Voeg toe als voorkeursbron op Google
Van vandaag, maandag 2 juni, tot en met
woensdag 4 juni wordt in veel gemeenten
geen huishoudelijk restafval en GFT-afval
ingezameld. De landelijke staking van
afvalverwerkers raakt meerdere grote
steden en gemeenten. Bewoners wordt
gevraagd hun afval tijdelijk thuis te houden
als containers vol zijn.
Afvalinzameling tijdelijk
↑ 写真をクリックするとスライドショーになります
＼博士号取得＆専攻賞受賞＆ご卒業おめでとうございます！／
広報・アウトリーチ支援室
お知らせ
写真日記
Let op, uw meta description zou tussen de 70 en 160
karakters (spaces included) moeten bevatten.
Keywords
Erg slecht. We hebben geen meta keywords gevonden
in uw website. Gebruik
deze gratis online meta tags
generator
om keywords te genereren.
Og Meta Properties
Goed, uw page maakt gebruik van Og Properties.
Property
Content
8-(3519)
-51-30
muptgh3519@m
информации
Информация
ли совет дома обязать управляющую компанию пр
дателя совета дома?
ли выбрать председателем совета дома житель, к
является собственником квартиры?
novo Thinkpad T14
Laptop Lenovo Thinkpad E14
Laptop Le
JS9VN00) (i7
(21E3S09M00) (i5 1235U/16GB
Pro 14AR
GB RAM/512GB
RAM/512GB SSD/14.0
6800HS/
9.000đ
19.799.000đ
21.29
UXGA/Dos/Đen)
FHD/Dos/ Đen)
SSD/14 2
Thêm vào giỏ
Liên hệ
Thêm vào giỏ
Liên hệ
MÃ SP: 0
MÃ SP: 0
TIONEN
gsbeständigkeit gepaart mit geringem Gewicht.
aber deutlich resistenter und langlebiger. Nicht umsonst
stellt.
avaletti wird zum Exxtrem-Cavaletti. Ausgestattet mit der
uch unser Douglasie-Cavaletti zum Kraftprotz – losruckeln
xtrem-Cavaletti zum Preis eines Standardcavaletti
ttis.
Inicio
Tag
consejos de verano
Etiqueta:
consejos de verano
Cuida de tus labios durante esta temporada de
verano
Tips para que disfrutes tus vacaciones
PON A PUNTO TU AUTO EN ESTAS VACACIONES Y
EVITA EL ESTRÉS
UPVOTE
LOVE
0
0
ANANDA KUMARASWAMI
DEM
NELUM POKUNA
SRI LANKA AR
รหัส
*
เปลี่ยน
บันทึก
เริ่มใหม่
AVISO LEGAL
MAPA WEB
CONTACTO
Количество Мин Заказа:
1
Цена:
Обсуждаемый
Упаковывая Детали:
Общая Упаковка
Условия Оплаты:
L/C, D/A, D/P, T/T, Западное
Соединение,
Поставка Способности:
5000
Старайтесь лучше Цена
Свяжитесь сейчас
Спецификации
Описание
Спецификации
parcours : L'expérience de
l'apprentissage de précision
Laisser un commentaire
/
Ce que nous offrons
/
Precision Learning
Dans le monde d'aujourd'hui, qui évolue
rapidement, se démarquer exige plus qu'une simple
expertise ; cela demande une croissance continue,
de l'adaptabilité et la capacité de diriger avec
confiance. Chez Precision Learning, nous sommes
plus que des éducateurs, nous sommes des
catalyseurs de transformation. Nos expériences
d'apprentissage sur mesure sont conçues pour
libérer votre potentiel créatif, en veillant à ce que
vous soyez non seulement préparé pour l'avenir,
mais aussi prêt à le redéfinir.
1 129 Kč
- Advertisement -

======

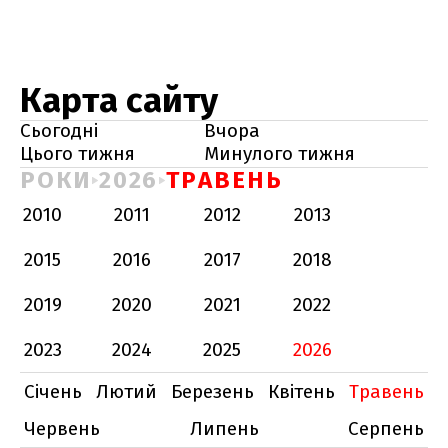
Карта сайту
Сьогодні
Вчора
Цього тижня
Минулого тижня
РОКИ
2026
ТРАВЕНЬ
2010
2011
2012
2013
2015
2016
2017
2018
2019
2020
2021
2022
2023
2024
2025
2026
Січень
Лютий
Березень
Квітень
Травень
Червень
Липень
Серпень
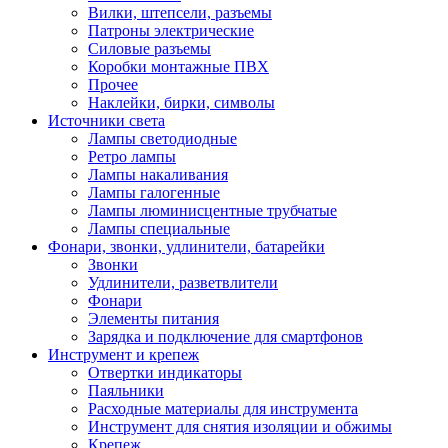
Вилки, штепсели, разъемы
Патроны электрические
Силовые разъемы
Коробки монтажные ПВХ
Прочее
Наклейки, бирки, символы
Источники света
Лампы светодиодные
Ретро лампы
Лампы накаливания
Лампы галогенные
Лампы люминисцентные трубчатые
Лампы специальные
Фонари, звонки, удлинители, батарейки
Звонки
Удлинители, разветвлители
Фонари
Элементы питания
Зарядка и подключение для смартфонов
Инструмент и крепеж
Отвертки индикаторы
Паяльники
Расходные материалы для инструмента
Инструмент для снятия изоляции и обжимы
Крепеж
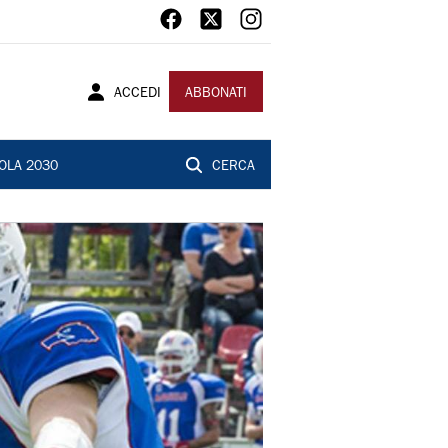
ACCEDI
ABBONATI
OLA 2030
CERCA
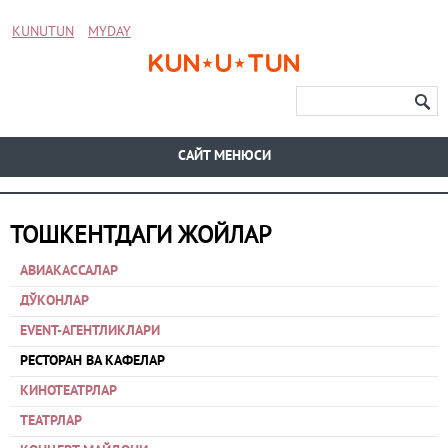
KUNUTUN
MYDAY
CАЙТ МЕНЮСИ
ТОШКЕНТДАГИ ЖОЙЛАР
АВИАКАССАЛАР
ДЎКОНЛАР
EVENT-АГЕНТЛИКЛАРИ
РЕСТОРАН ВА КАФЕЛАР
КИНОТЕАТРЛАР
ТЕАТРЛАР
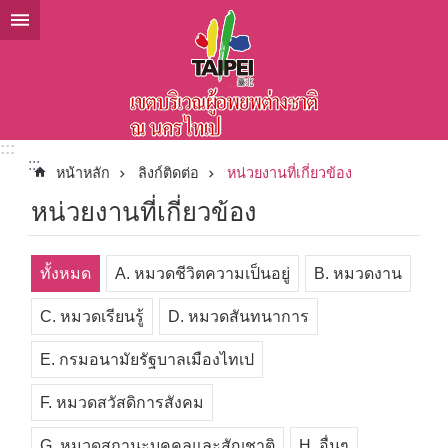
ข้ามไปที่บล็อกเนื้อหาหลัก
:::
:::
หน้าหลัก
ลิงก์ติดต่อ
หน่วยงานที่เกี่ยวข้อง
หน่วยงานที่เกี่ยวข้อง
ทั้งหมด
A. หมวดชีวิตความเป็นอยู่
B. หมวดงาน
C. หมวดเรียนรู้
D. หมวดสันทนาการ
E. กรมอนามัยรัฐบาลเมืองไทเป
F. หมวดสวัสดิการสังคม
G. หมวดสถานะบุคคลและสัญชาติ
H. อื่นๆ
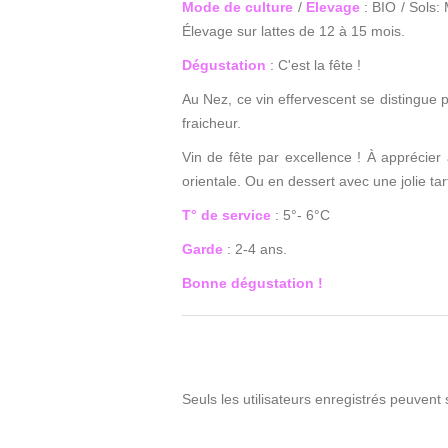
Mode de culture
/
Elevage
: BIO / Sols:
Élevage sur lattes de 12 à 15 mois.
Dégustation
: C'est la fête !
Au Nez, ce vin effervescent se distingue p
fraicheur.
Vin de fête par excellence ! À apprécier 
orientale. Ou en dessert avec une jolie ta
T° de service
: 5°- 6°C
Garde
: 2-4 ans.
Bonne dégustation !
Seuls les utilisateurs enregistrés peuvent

======

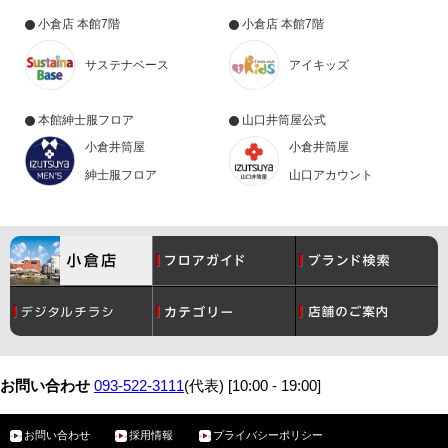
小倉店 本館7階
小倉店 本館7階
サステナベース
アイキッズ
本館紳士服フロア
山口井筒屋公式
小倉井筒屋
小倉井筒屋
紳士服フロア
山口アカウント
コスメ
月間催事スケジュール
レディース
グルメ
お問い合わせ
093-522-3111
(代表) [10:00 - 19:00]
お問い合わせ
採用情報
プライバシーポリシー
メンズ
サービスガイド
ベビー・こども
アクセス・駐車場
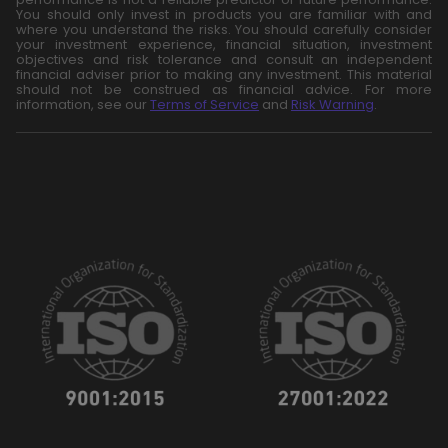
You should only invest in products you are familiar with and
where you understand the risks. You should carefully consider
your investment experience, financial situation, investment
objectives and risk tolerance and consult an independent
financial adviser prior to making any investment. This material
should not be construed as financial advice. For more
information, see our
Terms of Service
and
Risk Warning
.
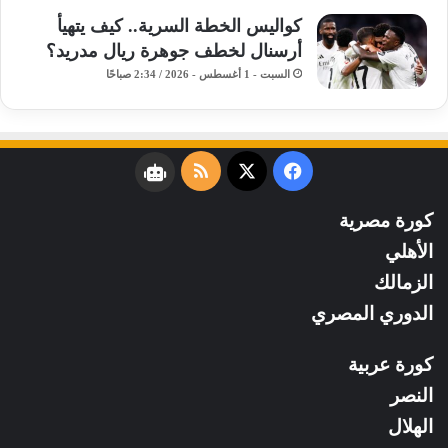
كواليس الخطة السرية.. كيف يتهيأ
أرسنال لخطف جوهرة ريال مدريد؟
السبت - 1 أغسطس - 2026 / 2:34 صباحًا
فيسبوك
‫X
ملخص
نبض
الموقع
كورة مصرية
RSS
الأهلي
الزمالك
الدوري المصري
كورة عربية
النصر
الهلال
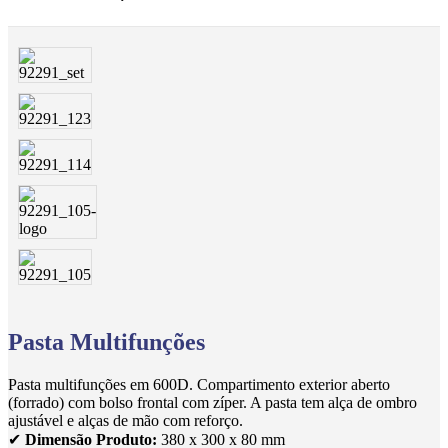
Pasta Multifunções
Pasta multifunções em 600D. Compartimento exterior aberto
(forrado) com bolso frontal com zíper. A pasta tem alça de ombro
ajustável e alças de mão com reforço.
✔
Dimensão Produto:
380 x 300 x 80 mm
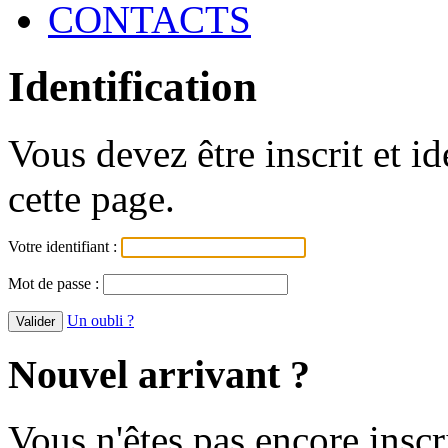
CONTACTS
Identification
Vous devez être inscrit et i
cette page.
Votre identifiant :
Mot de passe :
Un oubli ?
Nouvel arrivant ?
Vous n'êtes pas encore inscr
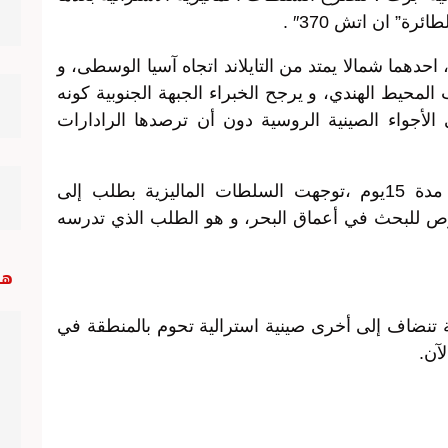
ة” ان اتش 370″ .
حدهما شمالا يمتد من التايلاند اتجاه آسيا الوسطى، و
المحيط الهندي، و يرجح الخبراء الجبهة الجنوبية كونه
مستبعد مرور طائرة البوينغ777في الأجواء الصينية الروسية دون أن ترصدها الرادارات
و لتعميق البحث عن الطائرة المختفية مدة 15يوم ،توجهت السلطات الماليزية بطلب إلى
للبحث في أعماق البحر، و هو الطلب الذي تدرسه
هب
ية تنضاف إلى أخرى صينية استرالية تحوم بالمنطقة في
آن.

======

Written task >> Extract every line in the rows above that contains the word "sommes", and copy each such line in full.

Written solution >>
confiance. Chez Precision Learning, nous sommes
plus que des éducateurs, nous sommes des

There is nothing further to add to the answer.